両港はそれぞれ公共事業運輸省傘下のプノンペン港湾局、シアヌークビル港湾局が管理・運営しているが、国の財政から独立した運営が行われている。
カンボジアの内陸水運を見ると、内水路の総延長は約1,800キロメートルで、このうち約3分の1は通年で利用できる。特に雨期には陸上交通に冠水等による被害が多くでることが通例で、道路の代替として重要な交通手段となっている。
(1) プノンペン港(内水港)
アジアハイウェーA1号線とA11号線の交差する場所に位置している。北部からの貨物をメコン川経由で海外向けに輸送する機能を持っている。
プノンペン港は、市の中央部にあり、トンレ・サップ川に面する2つのサイトからなっている。
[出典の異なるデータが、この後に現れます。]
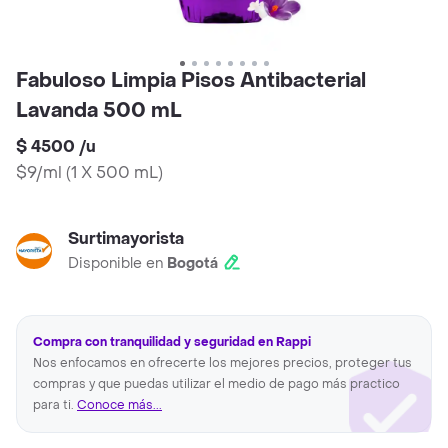
Fabuloso Limpia Pisos Antibacterial
Lavanda 500 mL
$ 4500
/
u
$9/ml
(
1 X 500 mL
)
Surtimayorista
Disponible en
Bogotá
Compra con tranquilidad y seguridad en Rappi
Nos enfocamos en ofrecerte los mejores precios, proteger tus
compras y que puedas utilizar el medio de pago más practico
para ti.
Conoce más...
No.1 Portは、96年に日本の援助で修復されている。取り扱い能力は、年間56万6千トンである。No.2 Portは、ポンツーン形式で、世銀の融資により緊急に修復されたもので、主に国内貨物を取り扱っている。
その他、プノンペン市から4キロメートルおよび13キロメートル離れたトレン・サップ川沿いに石油ターミナルが2ヶ所ある。石油製品の多くはシンガポールからの輸入であり、600〜1,000DWT型の船舶によりベトナム経由メコン川沿いに輸送されてくる。
(2) シアヌークビル港
シアヌークビル港は、主要な大水深港で、カンボジアの経済活動を支える役割を果たしている。また、同時にシアヌークビル地区はカンボジア経済の先導的産業が立地する地域でもある。最大のゲートウェーである。首都プノンペンから240キロメートル離れているが、カンボジア内陸部とは道路および鉄道で結ばれている。